In this prospective cohort study involving 300 patients with angiographically defined CAD at baseline, homozygousity for allele 2 of the IL-1 RA and seropositivity to CMV alone and in combination were not associated with an increased risk for cardiovascular events during follow-up; in addition, combination of the CMV-seropositivity and IL-1RN*2 allele were not associated with a proinflammatory response. Therefore, these data do not support the hypothesis that IL-1RN*2 genotype in combination with CMV seropositivity might be a strong risk factor for secondary cardiovascular events in patients with already prevalent cardiovascular disease.
These results are in contrast to several reports in the literature suggesting a positive association between CMV seropositivity and progression of atherosclerosis . However, the earlier evidence was mostly based on small case-control studies with rather vague definitions of clinical endpoints and with little or no adjustment for potential confounders. Meanwhile, several large prospective seroepidemiological studies have shown no independent association for CMV and coronary heart disease [9, 10]. But clearly more carefully conducted prospective studies in different patient populations are needed before definite conclusions can be drawn [11, 12].
Evidence for a possible influence of the IL-1 RA polymorphism on CAD has been inconclusive so far . One study reported a positive association with risk of CAD , another reported an positive association for the IL1RN*2 genotype with risk of restenosis in patients with CAD, if the population was restricted to a subgroup of patients with single vessel disease . We found no association of CMV-serpositivity and IL1RN*2 allele with risk of CVE during follow-up, even if both factors were combined.

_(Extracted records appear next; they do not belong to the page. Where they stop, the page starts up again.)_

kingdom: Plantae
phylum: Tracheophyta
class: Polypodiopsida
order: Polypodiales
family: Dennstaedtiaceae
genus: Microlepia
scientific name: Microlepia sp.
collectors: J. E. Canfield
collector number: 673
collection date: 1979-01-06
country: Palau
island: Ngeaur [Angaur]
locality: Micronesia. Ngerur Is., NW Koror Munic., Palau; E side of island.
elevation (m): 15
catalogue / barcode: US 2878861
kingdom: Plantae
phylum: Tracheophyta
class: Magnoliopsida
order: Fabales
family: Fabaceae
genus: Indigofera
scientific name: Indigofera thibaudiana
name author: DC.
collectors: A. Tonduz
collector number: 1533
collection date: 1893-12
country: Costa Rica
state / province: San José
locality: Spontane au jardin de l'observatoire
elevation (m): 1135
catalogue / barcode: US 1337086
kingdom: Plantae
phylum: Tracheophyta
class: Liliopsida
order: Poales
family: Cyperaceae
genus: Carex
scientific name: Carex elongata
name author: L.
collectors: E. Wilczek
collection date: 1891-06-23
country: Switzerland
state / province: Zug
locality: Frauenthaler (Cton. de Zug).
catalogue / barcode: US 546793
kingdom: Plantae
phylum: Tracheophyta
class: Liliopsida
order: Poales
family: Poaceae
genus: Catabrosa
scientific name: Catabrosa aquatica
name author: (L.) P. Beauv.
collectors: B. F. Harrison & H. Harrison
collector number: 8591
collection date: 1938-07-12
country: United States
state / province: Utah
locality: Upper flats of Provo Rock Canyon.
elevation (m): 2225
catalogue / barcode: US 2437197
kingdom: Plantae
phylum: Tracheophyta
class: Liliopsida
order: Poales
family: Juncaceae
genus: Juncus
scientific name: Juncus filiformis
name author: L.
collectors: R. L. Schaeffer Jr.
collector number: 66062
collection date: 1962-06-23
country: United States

It has been described that subjects with the IL1RN*2 genotype might be more resistant against some infections . Patients with the IL1RN*2 genotype indeed showed a lower CMV-seroprevalence than others in our population (55.2% vs. 46.6%), although this difference was not statistically significant.
Recently, it has been suggested that the detrimental effects of CMV-seroprevalence may be limited to subjects with an increased inflammatory response as characterized by high levels of CRP [14, 15] or high IL-6 levels . We did not find a positive association of CMV-seroprevalence with the occurrence of CVE confined to subjects with high levels (above the median) of IL-6 or CRP, although baseline IL-6 and CRP values (the latter only tentatively) showed a positive predictive association with the occurrence of cardiovascular events during follow-up. However, this association was not modified by CMV-serostatus (data not shown). As CMV-seroprevalence may be related to various adverse factors associated with CAD itself, issues of confounding have to be considered and may explain part of the discrepancies in the literature so far. There may be indeed a complicated interplay among established risk factors and exposure to infectious agents as recently suggested by our group .
When looking at the results of this study the following limitations should be considered: seroprevalence may not be a good marker for recurrent active infection with CMV, or even more relevant in this context, reactivation of CMV; cytomegalovirus-IgG does not diagnose active virus infection after primary infection. Furthermore, the current study cannot exclude a weak association between seroprevalence to CMV and IL-1RN*2 genotype and risk of CVE. However, the study had a power of 80 % to detect an RR of at least 1.6 and more associated with CMV-seropositivity alone, and an RR of 2.8 and more associated with combined CMV-seropositivity and presence of the IL-1RN*2 allele, respectively. In addition, lack of association of the CMV-seropositivity and IL-1RN*2 allele with established inflammatory marker levels, which play a key role in atherogenesis, are further reassuring the essentially negative findings of this study.